In assessing the appropriate level of security account shall be taken of the risks that are presented by processing, in particular from accidental or unlawful destruction, loss, alteration, unauthorised disclosure of, or access to personal data transmitted, stored or otherwise processed.
The Controller shall take steps to ensure that person acting under its authority who has access to personal data does not process them except on instructions from the Controller.
That being said, the Customer/Data Subject acknowledges that no security system guarantees absolute protection in terms of certainty. Therefore, the Controller shall not be liable for acts or wrongdoing by third parties who, despite the adequate precautions adopted, may unlawfully access the systems without the required authorisations.

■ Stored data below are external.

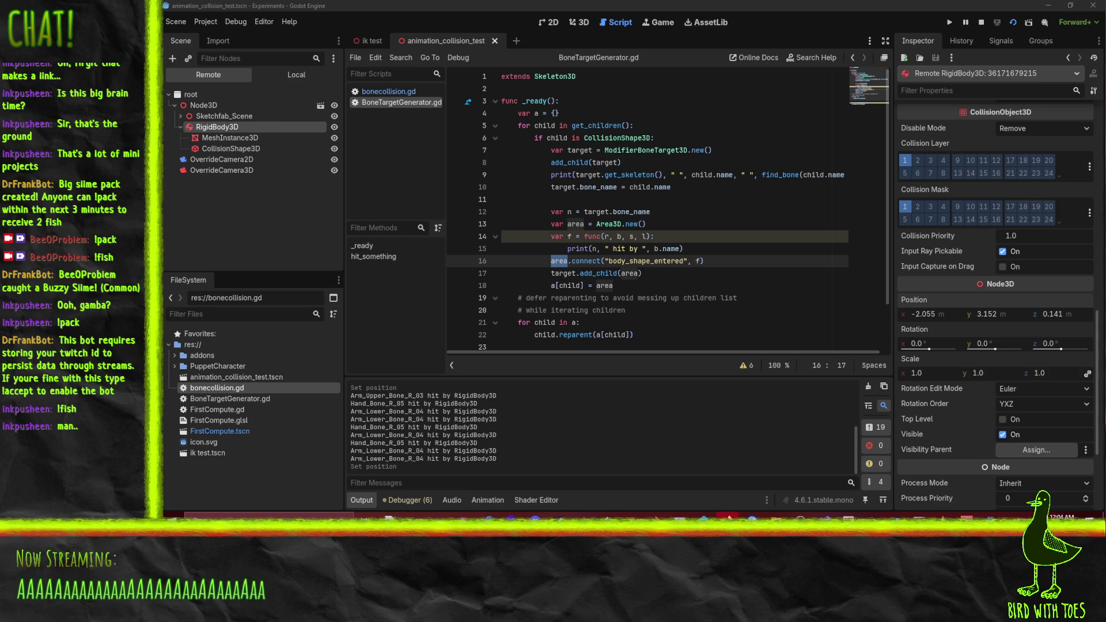
key("alt+Tab")
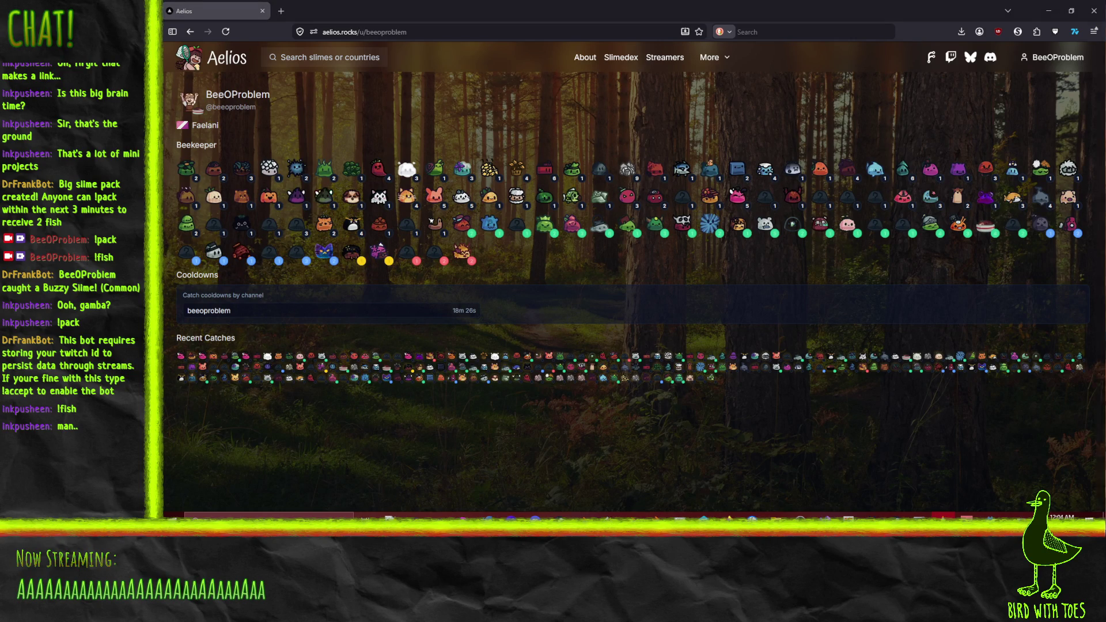
mouse_move(459, 197)
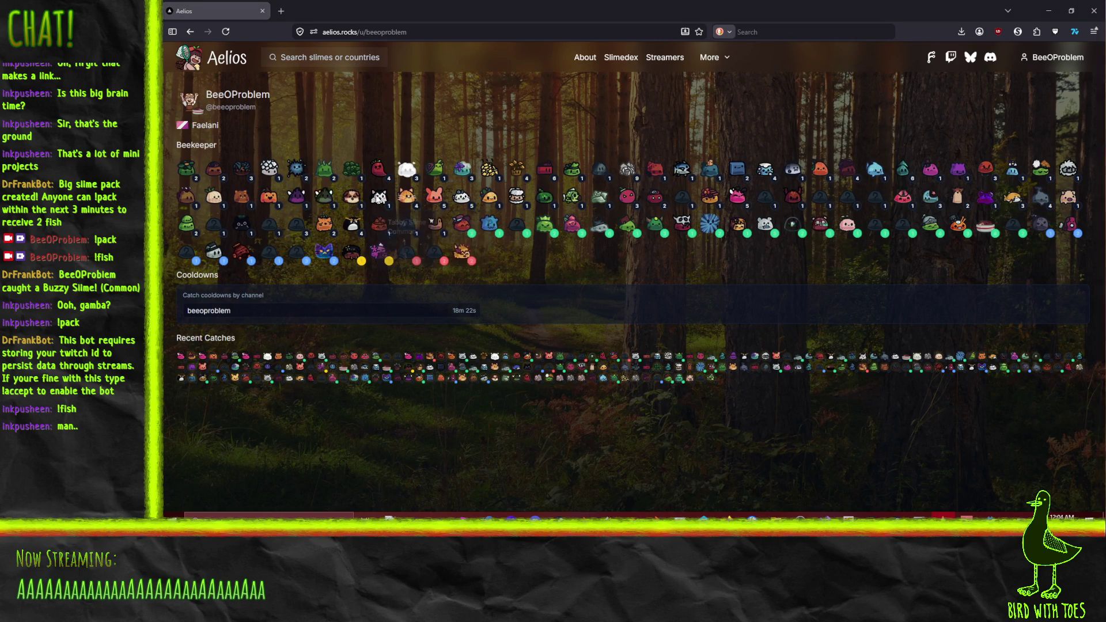
mouse_move(514, 199)
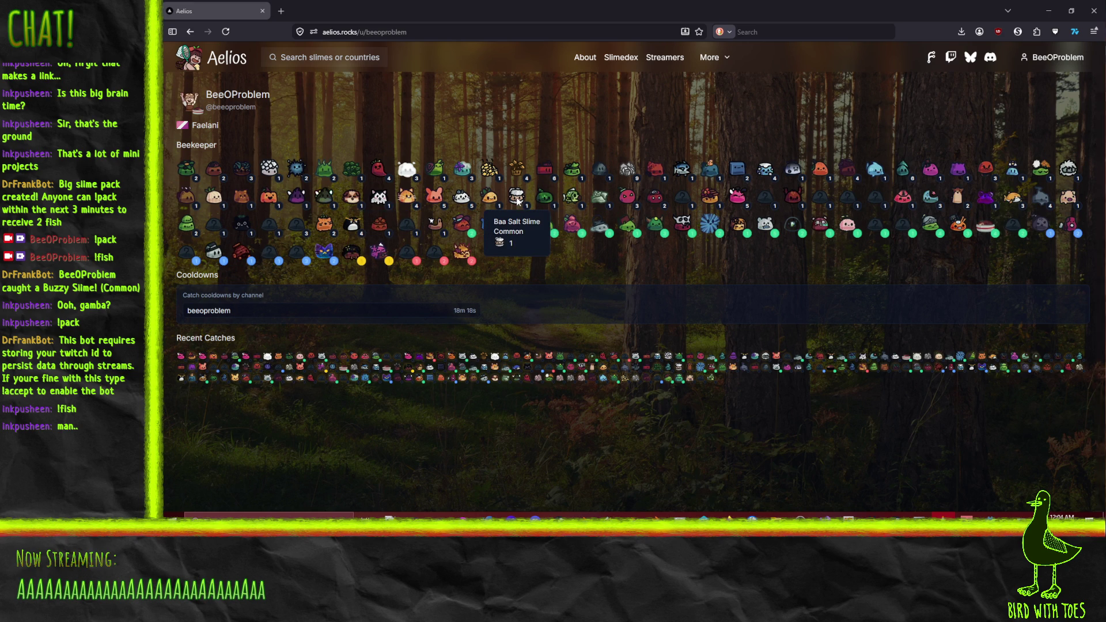
mouse_move(547, 203)
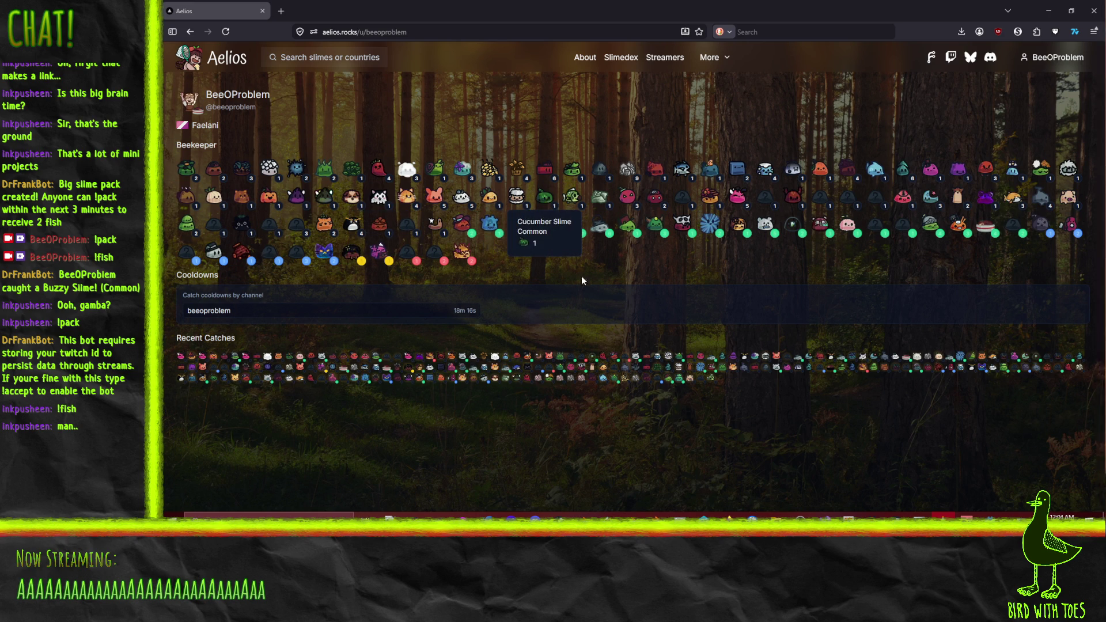
mouse_move(845, 226)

- Automated decision-making processes, including profiling
The Controller may carry out automated processing, including profiling, for the purposes set out in point (4b) above, to optimise the Site browsing experience (or the usability of other social or web apps of the Controller) and to improve the purchasing experience, save for that specified above with regard to the Customer/Data Subject’s right to object and revoke consent.
Profiling shall mean any form of automated processing of personal data evaluating specific aspects relating to a natural person, in particular to analyse or predict aspects concerning, for example, the data subject’s personal preferences, interests or location, as well as to create profiles, i.e. homogeneous groups of subjects by characteristics, interests or behaviour.
The Controller shall not carry out any automated processing that produces legal effects concerning the Customer/Data Subject or that similarly significantly affects him or her, save for that required to enter or perform the Contract, both authorised by law or based on the explicit consent of the Customer/Data Subject, in any case, always granting the Data Subject the right to obtain human intervention, express his or her opinion and object to the decision.